Matt Gade, Deseret News
SALT LAKE CITY — Jeremy Evans isn’t like most people.
Not because he can jump up and touch something nearly 13 feet in the air.
Not because he makes millions of dollars to play basketball.
Not because he is a talented artist, either.
The Utah Jazz forward stepped on the scales Friday morning and got excited when he saw a much bigger number than the previous time he’d hopped on to check his weight.
“I came in this morning and picked up six pounds,” he said, grinning before Friday’s first two-a-day session. “So I’m feeling good, especially during training camp.”
If his beard keeps growing, Evans might even hit the 200-pound mark. The 6-foot-9 player’s current weight: 199.
Here’s another thing that should help the Jazz’s second-longest-tenured player — he was picked a round after Gordon Hayward in 2010 — he feels good during camp.
His coach flashed a big smile when asked about the 25-year-old this week.
“The thing that I’m really excited about this year with him is getting him time on the floor — as a big guy, a small guy, whatever,” Jazz coach Tyrone Corbin said. “He’ll make plays.”
Or at least have a chance to do so on a consistent basis.
That certainly hasn’t been the case in his first three NBA seasons. Though he’s made a name for himself with his athletic ability, the 2012 NBA slam dunk champion has not been able to crack the regular rotation since being drafted 55th overall out of Western Kentucky four Junes ago.
In fact, Evans’ playing time average has slipped steadily in each of his first three seasons — from 9.4 minutes per game as a rookie, to 7.5 mpg in 2011-12 and only 5.8 mpg in 37 appearances last year.
Evans knows that a golden opportunity lies ahead of him this season, and the springy 6-9 forward is doing all he can to earn big-man minutes behind Derrick Favors and Enes Kanter.
“He’s so lean and slight in build,” Corbin said. “But, man, he competes.”
Evans has also been fine-tuning his mid-range game and is feeling confident enough to take those shots when they’re available (something coaches have had to convince him to do).
And he’s trying to absorb as much as he possibly can from part-time big man coach Karl Malone. He said it's been "tough" working with The Mailman, but the Hall of Famer is helping him better use his quickness to exploit bulkier bigs.
It's all making Evans feel ready to make his mark.
“For me personally, (I feel) a lot more comfortable, just shooting the ball, doing more on offense,” Evans said. “I love playing defense. Of course, I’m going to block shots, go for steals and help my teammates out.”
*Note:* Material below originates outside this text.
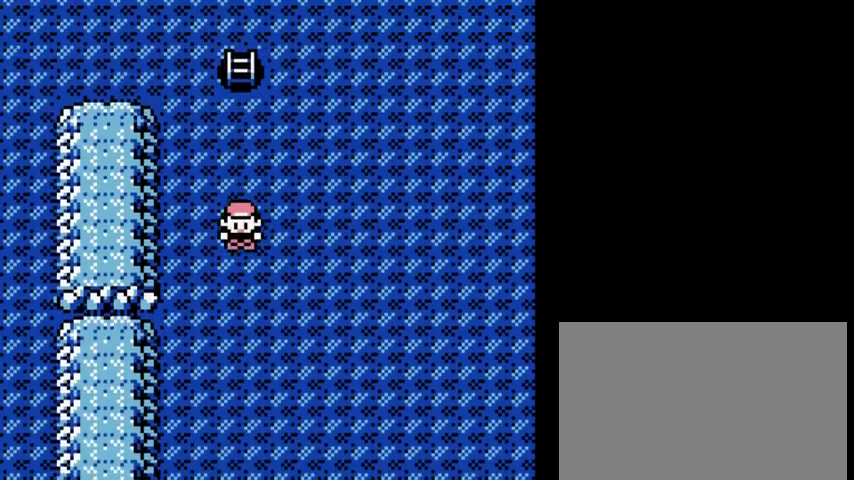
{"buttons": ["DPAD_DOWN"], "events": []}
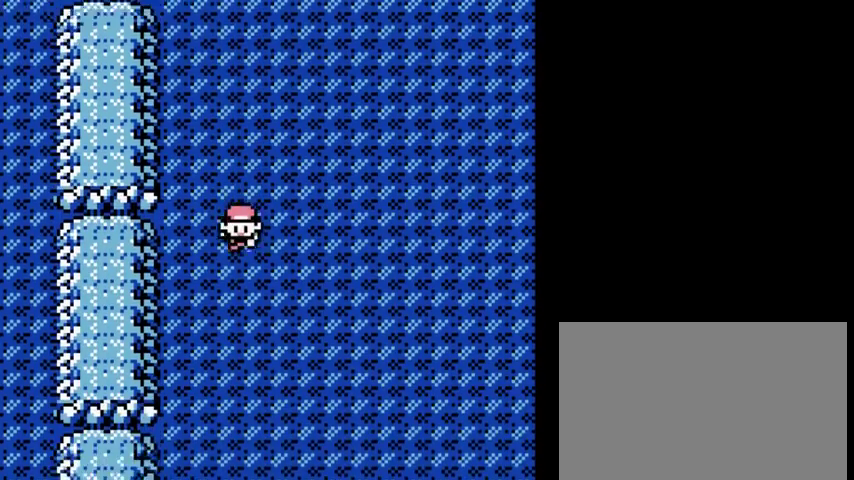
{"buttons": ["DPAD_DOWN"], "events": []}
The Jazz will have a lot of competition for small-forward minutes between Hayward, Marvin Williams and Richard Jefferson, so it’s likely his time will come off the bench to spell Favors and Kanter while giving the Jazz frontcourt a different look. He's mostly worked with the big men during camp.
Wherever and whenever he plays, Evans said you can expect his usual high-octane output.